Die Serie spielt mit Stereotypen – aber in alle Richtungen.

Vielleicht sollte ich eine ähnliche Dokumentation anfertigen wie es Hari Kondabolu getan hat. In seinem Werk „The Problem with Apu“ wirft er den Simpsons-Machern vor, Amerikanern ein einseitiges Bild des Herkunftslands seiner Eltern einzupflanzen. Der Stereotyp, den der indische Supermarktbesitzer Apu bedient, sei rassistisch.

Nun gibt es in den Simpsons auch genau eine deutsche Figur. Uter ist ein kleiner, dicker, blonder Junge, der Lederhosen trägt und seine Zeit als Austauschschüler an der Schule von Lisa und Bart verbringt. Sein Englisch ist ungefähr auf dem Stand von Gerd Müller und Günther Oettinger. Wenn er erwachsen wäre, würde er wahrscheinlich noch Bier trinken und Weißwurst essen. Mit dem durchschnittlichen Deutschen hat das nicht viel zu tun.

Verspüre ich deshalb Groll gegen Simpsons-Erfinder Matt Groening? Natürlich nicht. Es sagt doch viel mehr über die Leute aus, die denken alle Inder oder Deutsche wären so wie Apu oder Uter, als über die, die sie kreiert haben.

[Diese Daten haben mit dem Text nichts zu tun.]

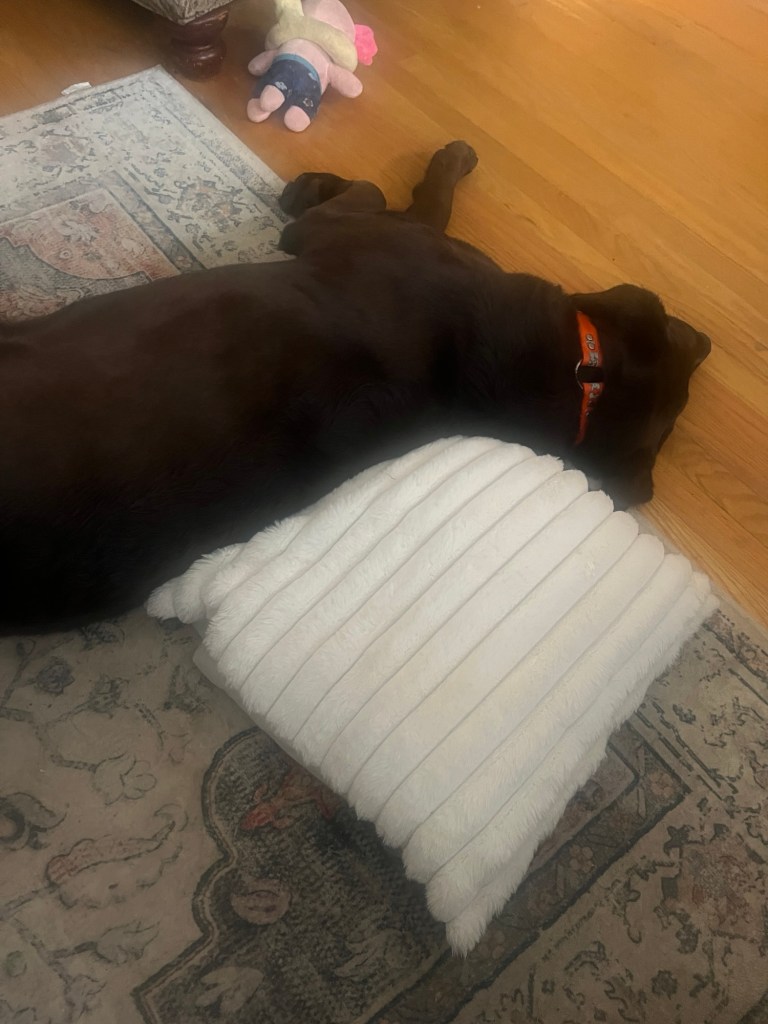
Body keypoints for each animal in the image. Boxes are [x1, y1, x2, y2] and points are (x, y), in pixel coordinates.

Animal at [0, 142, 710, 634]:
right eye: (684, 346)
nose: (707, 341)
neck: (563, 383)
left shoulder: (349, 233)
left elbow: (384, 193)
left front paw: (412, 165)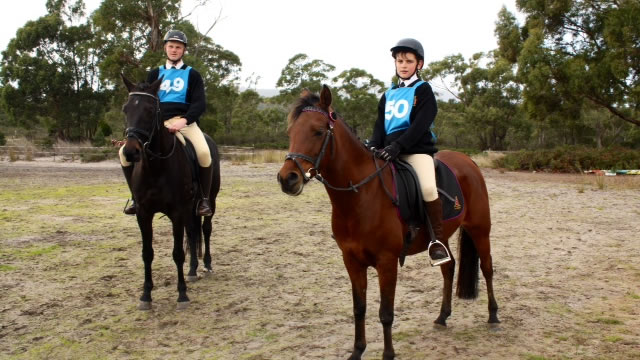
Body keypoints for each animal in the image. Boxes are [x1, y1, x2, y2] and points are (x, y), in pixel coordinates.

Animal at [121, 74, 221, 310]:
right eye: (126, 109)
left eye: (150, 110)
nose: (130, 151)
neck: (156, 167)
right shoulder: (143, 213)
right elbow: (147, 253)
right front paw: (146, 296)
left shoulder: (176, 212)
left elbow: (177, 253)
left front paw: (182, 295)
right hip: (189, 209)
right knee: (192, 233)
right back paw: (192, 271)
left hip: (208, 201)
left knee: (205, 229)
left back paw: (206, 265)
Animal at [278, 85, 498, 360]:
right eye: (291, 132)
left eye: (318, 131)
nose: (287, 179)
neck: (361, 196)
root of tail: (468, 161)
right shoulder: (352, 261)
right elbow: (359, 308)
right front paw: (357, 351)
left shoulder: (387, 262)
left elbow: (385, 313)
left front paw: (388, 354)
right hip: (442, 236)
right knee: (448, 267)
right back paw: (442, 317)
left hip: (480, 229)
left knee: (487, 268)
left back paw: (493, 316)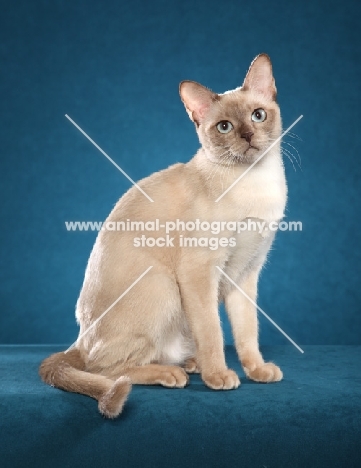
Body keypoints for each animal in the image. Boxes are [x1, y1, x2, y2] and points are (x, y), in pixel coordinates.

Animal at [40, 54, 286, 416]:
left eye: (258, 115)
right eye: (224, 127)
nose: (247, 135)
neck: (254, 182)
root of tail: (79, 341)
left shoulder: (245, 273)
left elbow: (247, 332)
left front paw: (256, 371)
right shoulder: (200, 271)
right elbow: (213, 331)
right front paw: (219, 377)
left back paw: (189, 364)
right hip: (164, 284)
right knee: (105, 369)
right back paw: (173, 374)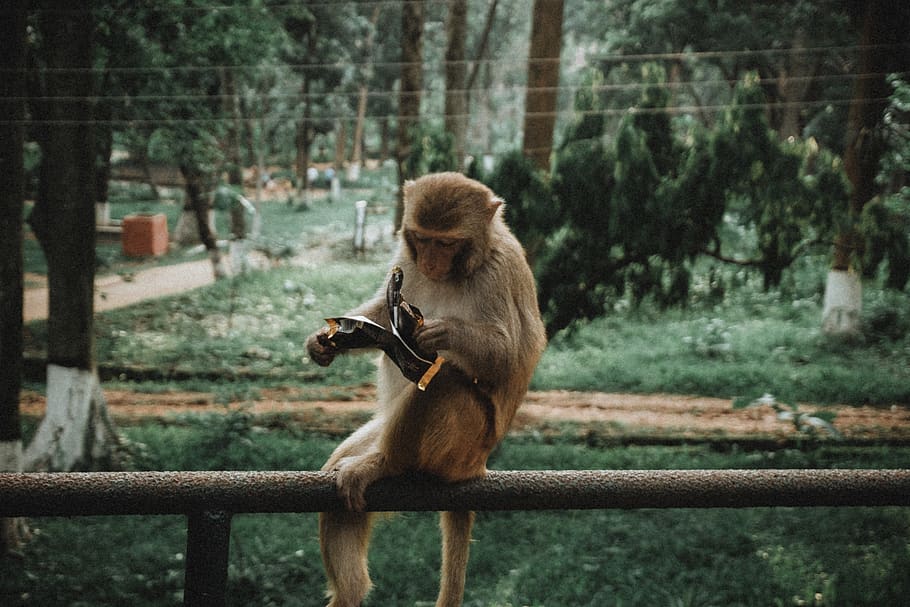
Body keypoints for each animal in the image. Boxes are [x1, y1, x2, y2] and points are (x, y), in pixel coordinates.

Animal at [305, 172, 547, 607]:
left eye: (446, 243)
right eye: (423, 238)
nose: (432, 262)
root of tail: (477, 465)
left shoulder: (499, 270)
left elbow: (511, 354)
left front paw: (439, 332)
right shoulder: (406, 263)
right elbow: (383, 312)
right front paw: (322, 342)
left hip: (461, 447)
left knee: (444, 381)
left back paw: (384, 464)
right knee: (339, 483)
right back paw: (349, 591)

Die Simpsons haben niemals von sich behauptet, ein realistisches Bild der Welt zu malen. Sie spielen mit Stereotypen, keine Frage. Das jedoch in alle Richtungen.

Homer Simpsons wurde zum Inbegriff des dicken, etwas dümmlichen Amerikaners, der sich hauptsächlich für Bier und Football interessiert. Davon fühlt sich niemand angegriffen. Die Amis lachen jeden Sonntag millionenfach über sich selber. Damit könnten es Kondabolu oder andere Kritiker auch mal versuchen.

Interessanterweise ist er sogar Fan der Simpsons und findet Apu lustig. „Doch was lustig ist, muss nicht richtig sein“, sagte er kürzlich in der Daily Show. Was lustig ist, muss aber auch kein Rassismus sein. Die Simpsons sind in einer gewissen Weise Satire. Sie überspitzen Sachverhalte, um sich Themen von einer anderen Seite zu nähern. Man muss kein Fan des Humors der bald 30-jährigen Sendung sein. Doch genauso wenig muss man immer gleich die Moralkeule schwingen.

Diese Meinung vertritt auch Matt Groening, der sich bei USA Today kürzlich zum ersten Mal zu den Rassismusvorwürfen geäußert hat. Er meinte: „Ich bin stolz auf das, was wir bei der Show machen. Und ich denke, dass wir in einer Zeit leben, in der Menschen gerne so tun, als würden sie sich angegriffen fühlen.“

Mit Rassismus oder auch Sexismus ist nicht zu spaßen. Genau deshalb sollten wir diese Wörter aber auch nur dann in den Mund nehmen, wenn es angebracht ist. Alles andere lenkt nur von wirklich wichtigen Debatten ab. Übertriebende politische Korrektheit ist einfach nur anstrengend. Wenn ich bei jedem Satz aufpassen muss, nicht irgendjemanden irgendwie zu verletzen, ist die einzige Lösung, gar nichts mehr zu sagen.

Nun mag der eine oder andere sagen, es wird Zeit, dass die Simpsons genau das tun: still sein. Doch was wäre damit gewonnen? Die Zeichentrickserie ist eines der wenigen Formate auf FOX, das sich kritisch mit Themen wie überbordendem Patriotismus, dem maroden Krankenversicherungssystem oder immer stärker werdender Islamophobie auseinandersetzt - nur halt auf eine unterhaltsame Art, sodass nicht jeder gleich wegschaltet. Genau dieser Sendung dann Rassismus vorzuwerfen, ist einfach Schwachsinn.